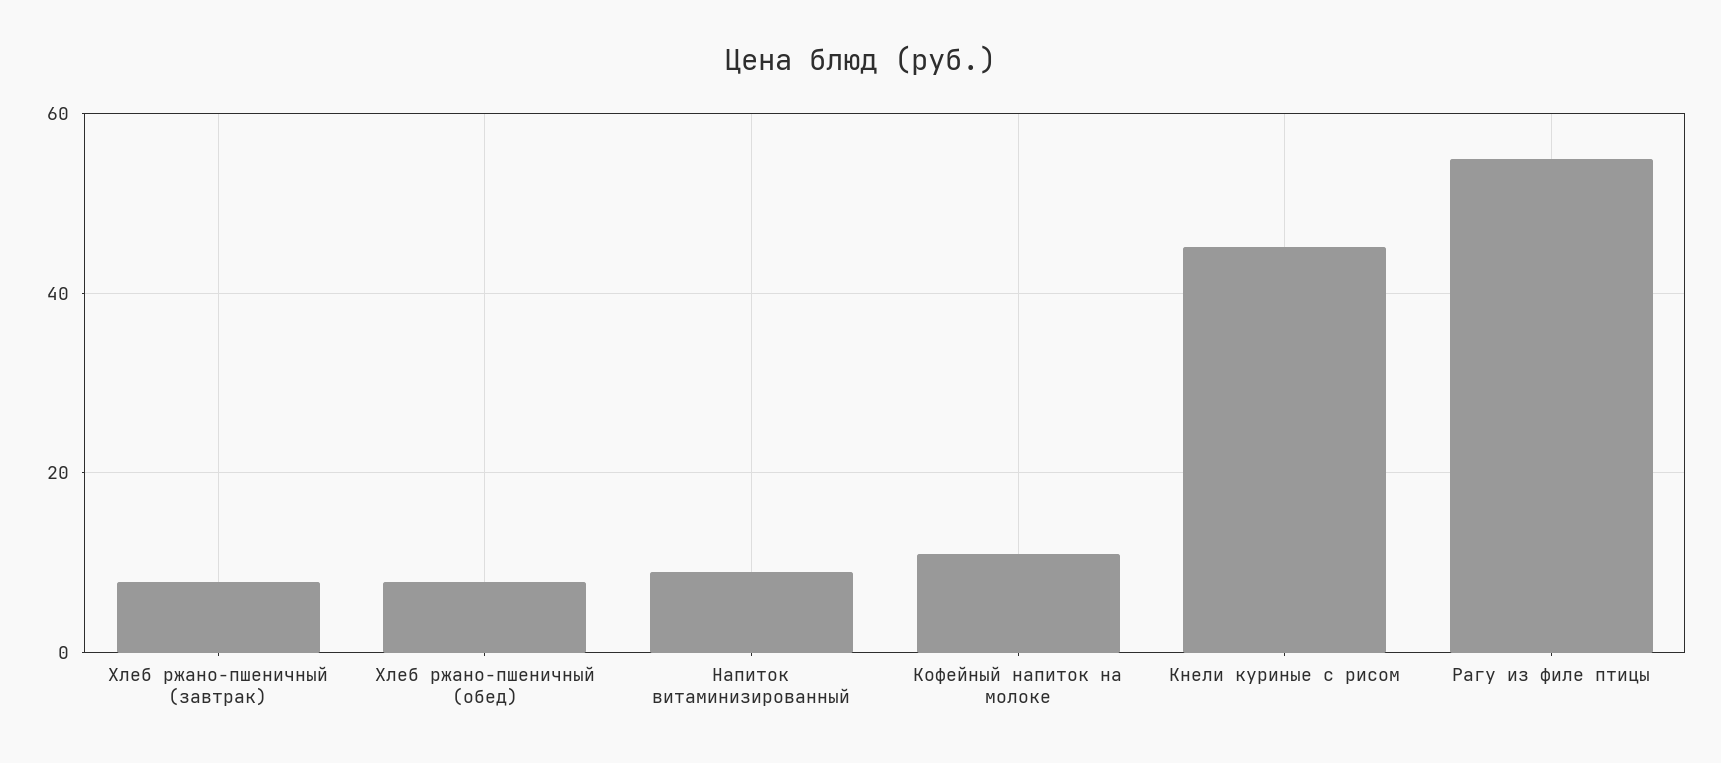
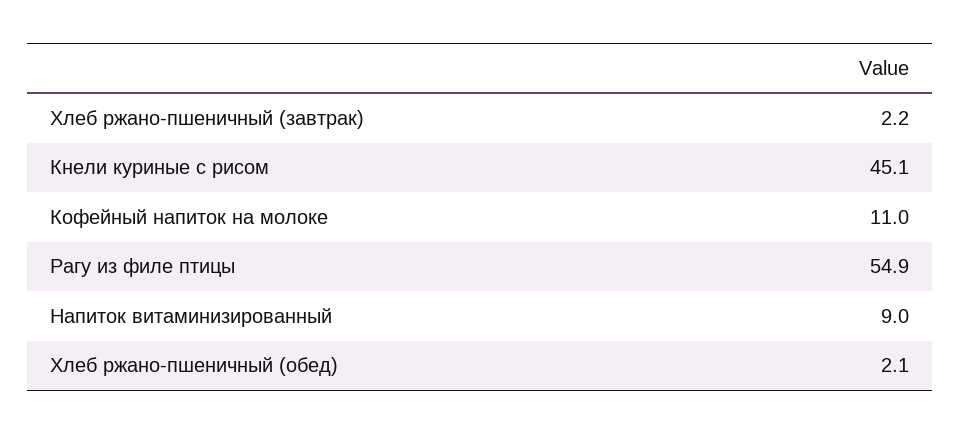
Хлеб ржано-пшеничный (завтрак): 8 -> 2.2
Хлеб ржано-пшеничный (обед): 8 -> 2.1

----------------

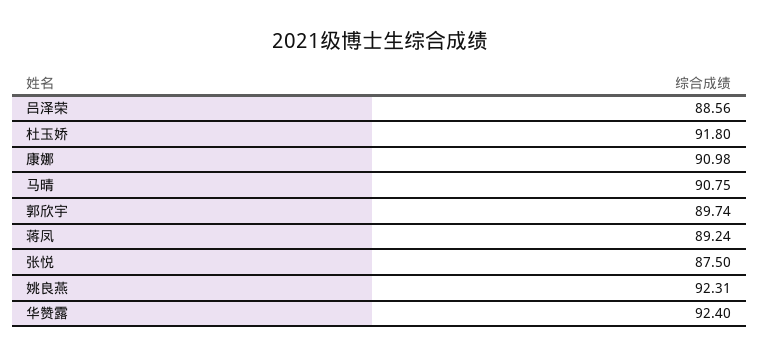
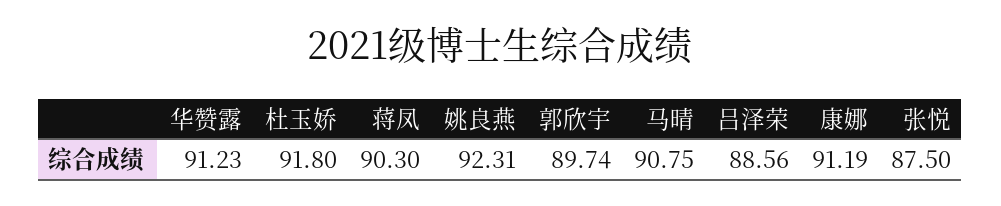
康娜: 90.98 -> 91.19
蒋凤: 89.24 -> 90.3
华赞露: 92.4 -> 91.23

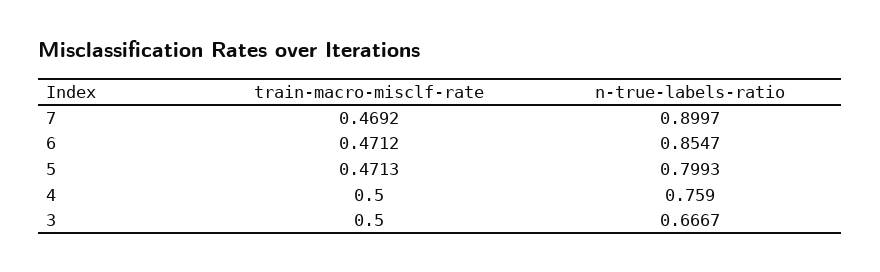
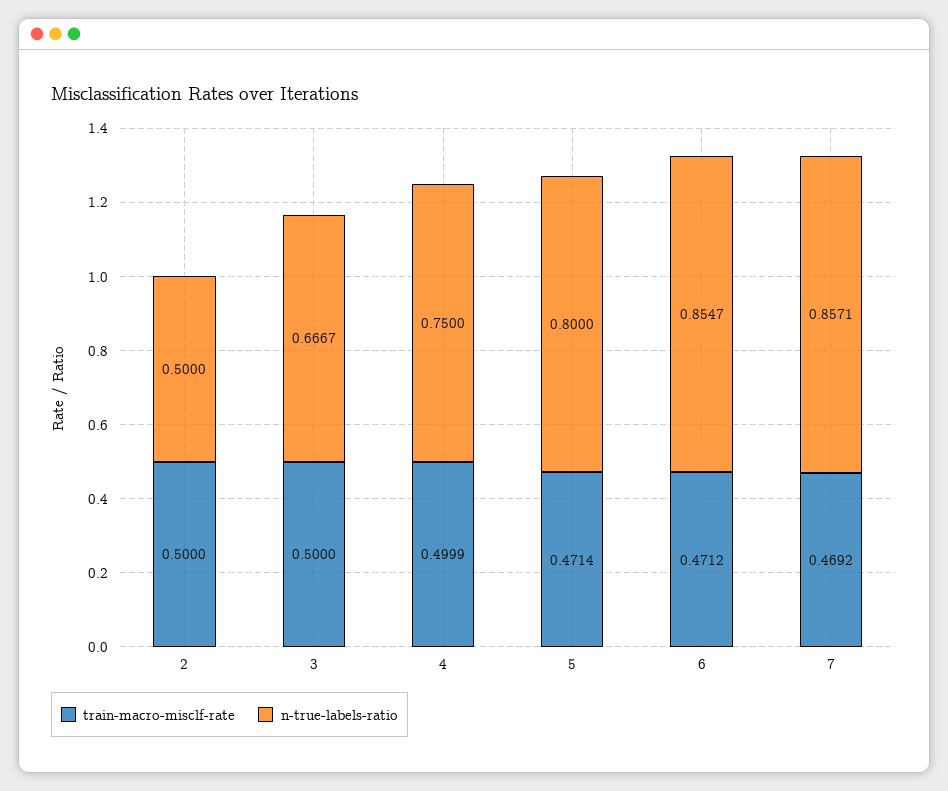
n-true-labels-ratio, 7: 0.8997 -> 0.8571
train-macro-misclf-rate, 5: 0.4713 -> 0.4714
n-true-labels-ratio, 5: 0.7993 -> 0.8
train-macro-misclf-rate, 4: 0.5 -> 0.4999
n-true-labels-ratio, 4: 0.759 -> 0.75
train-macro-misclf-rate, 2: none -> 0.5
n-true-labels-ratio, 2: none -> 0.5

----------------

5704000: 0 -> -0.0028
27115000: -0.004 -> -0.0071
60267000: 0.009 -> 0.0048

----------------

WHAT TO PRODUCE:
Wherever the line holding "Хлеб ржано-пшеничный (завтрак): 8 -> 2.2" falls in the entries above, copy exactly from it through the line holding "Хлеб ржано-пшеничный (обед): 8 -> 2.1", inclusive, and add nothing.

FINAL ANSWER:
Хлеб ржано-пшеничный (завтрак): 8 -> 2.2
Хлеб ржано-пшеничный (обед): 8 -> 2.1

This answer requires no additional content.